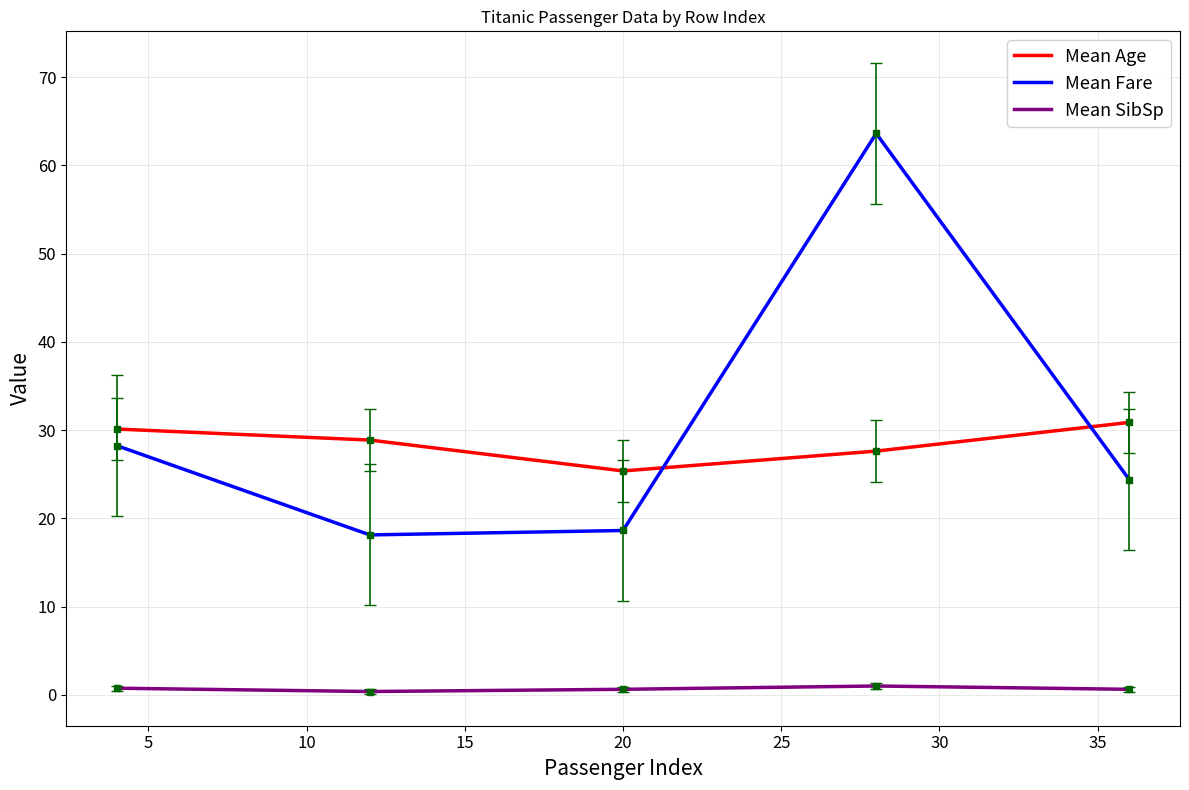

True or false: Mean Fare and Mean SibSp cross at least once.

False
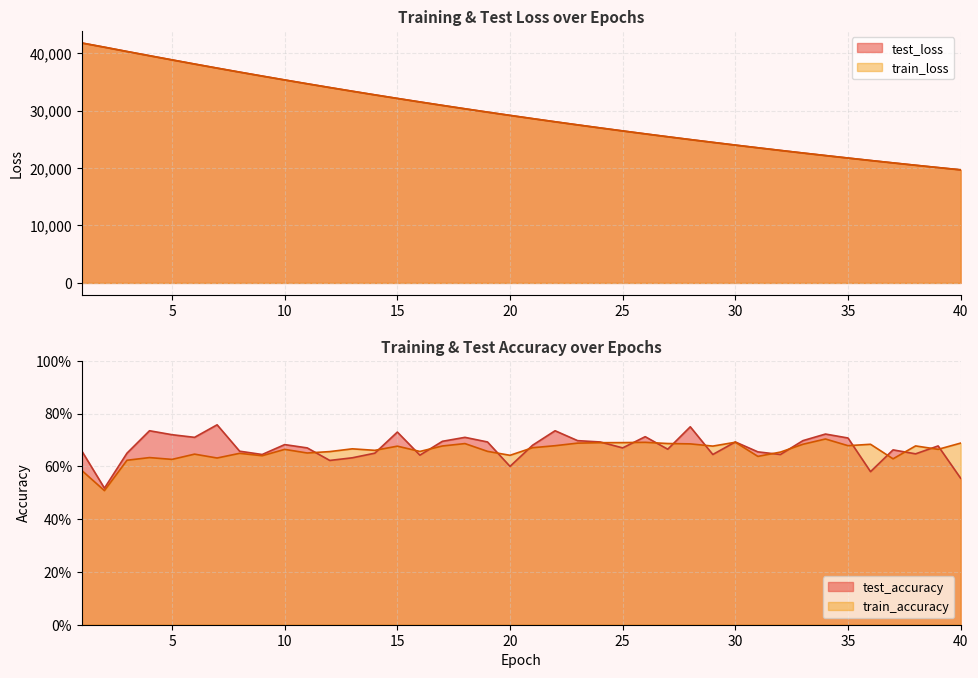

What value does the train_loss series have at 37?

20892.1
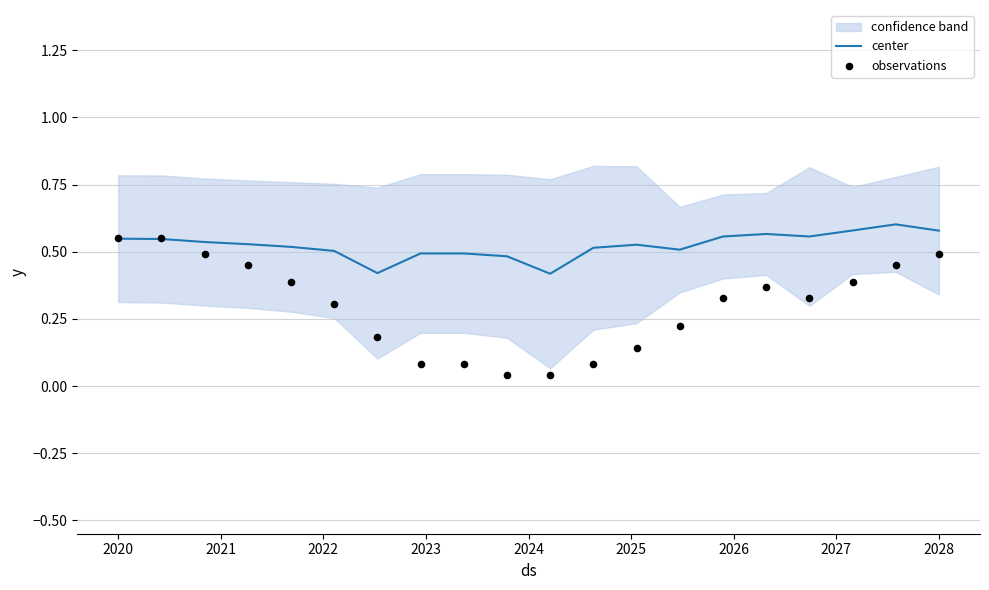

Which series contains the lowest Y value?

observations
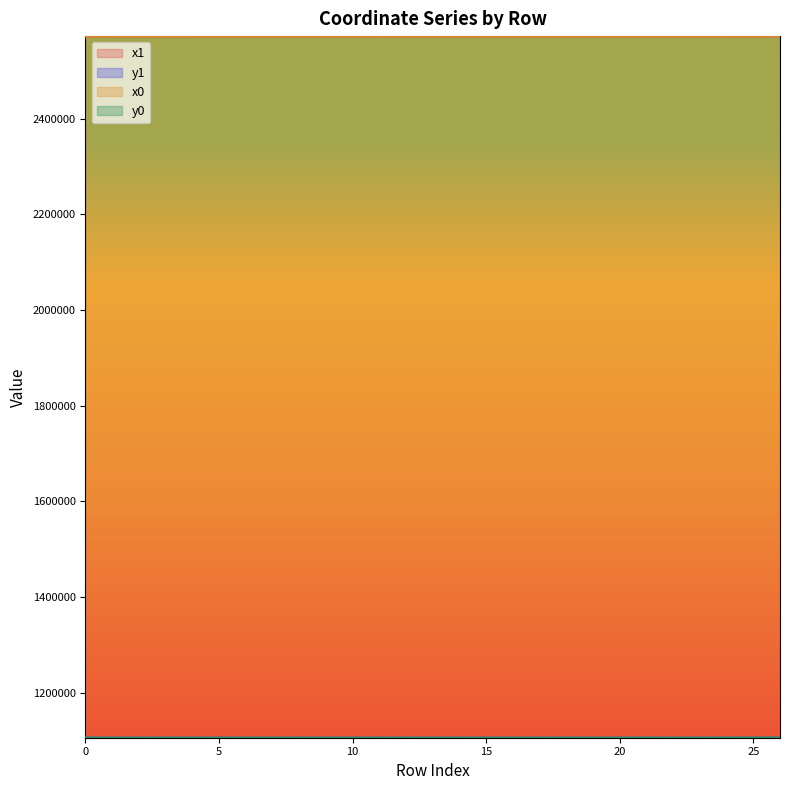

At how many categories does at least one series exceed 2515789?

27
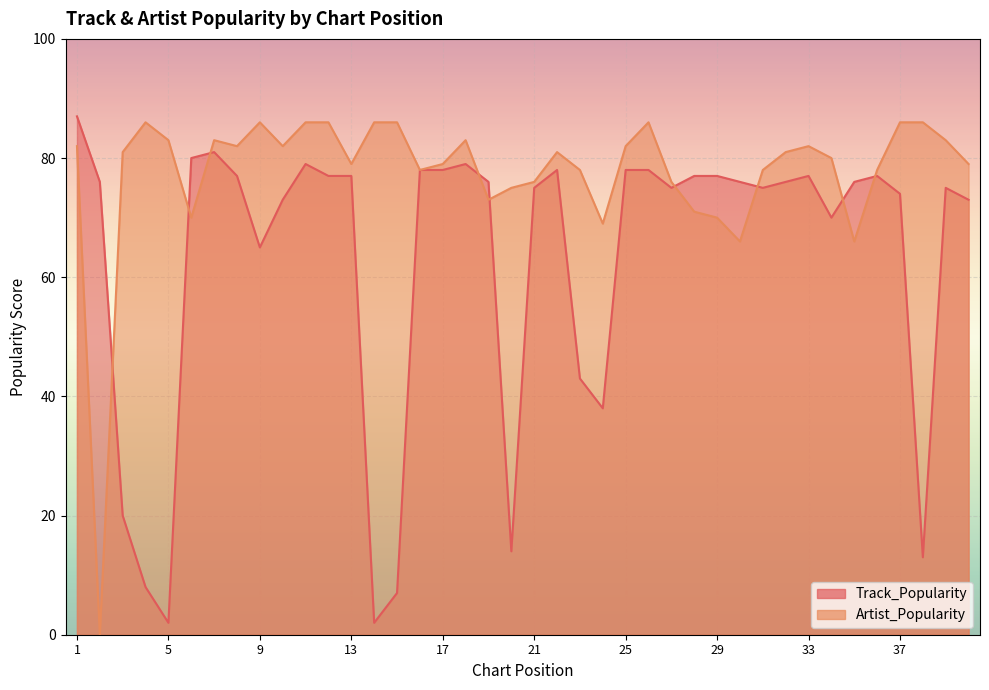

Which series ends up on top after the final intersection of Artist_Popularity and Track_Popularity?

Artist_Popularity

::::

WHAT IS NEEDED.
Return the text of all the entries above unchanged, line for line, and omit the pictures.

EXERCISE RESPONSE.
True or false: Mean Fare and Mean SibSp cross at least once.

False

What value does the train_loss series have at 37?

20892.1

Which series contains the lowest Y value?

observations

At how many categories does at least one series exceed 2515789?

27

Which series ends up on top after the final intersection of Artist_Popularity and Track_Popularity?

Artist_Popularity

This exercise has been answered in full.